Protein-coding gene in the species Homo sapiens

Annexin A7 is a protein that in humans is encoded by the ANXA7 gene.

Annexin VII is a member of the annexin family of calcium-dependent phospholipid binding proteins. The Annexin VII gene contains 14 exons and spans approximately 34 kb of DNA. An alternatively spliced cassette exon results in two mRNA transcripts of 2.0 and 2.4 kb which are predicted to generate two protein isoforms differing in their N-terminal domain.

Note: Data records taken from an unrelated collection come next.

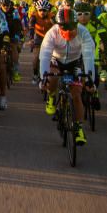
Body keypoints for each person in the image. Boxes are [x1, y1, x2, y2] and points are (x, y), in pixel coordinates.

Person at [39, 8, 95, 145]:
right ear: (58, 26)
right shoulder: (52, 33)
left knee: (76, 94)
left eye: (72, 27)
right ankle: (52, 96)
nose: (68, 31)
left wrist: (89, 79)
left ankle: (78, 128)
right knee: (51, 79)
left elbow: (88, 57)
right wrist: (43, 78)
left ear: (77, 24)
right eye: (64, 28)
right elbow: (45, 56)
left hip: (75, 61)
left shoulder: (84, 32)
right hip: (56, 60)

The alternative splicing event is tissue specific and the mRNA containing the cassette exon is prevalent in brain, heart and skeletal muscle. The transcripts also differ in their 3'-non coding regions by the use of two alternative poly(A) signals. The selection of poly(A) signals is independent of the mRNA splicing pattern. ~Annexin VII encodes a protein with a molecular weight of approximately 51 kDa with a unique, highly hydrophobic N-terminal domain of 167 amino acids and a conserved C-terminal region of 299 amino acids. The latter domain is composed of alternating hydrophobic and hydrophilic segments. Structural analysis of the protein suggests that Annexin VII is a membrane binding protein with diverse properties including voltage-sensitive calcium channel activity, ion selectivity and membrane fusion.

==Function==
Suppresses tumor and tumorigenesis and metastasis.

==Interactions==
ANXA7 has been shown to interact with PDCD6 and SRI.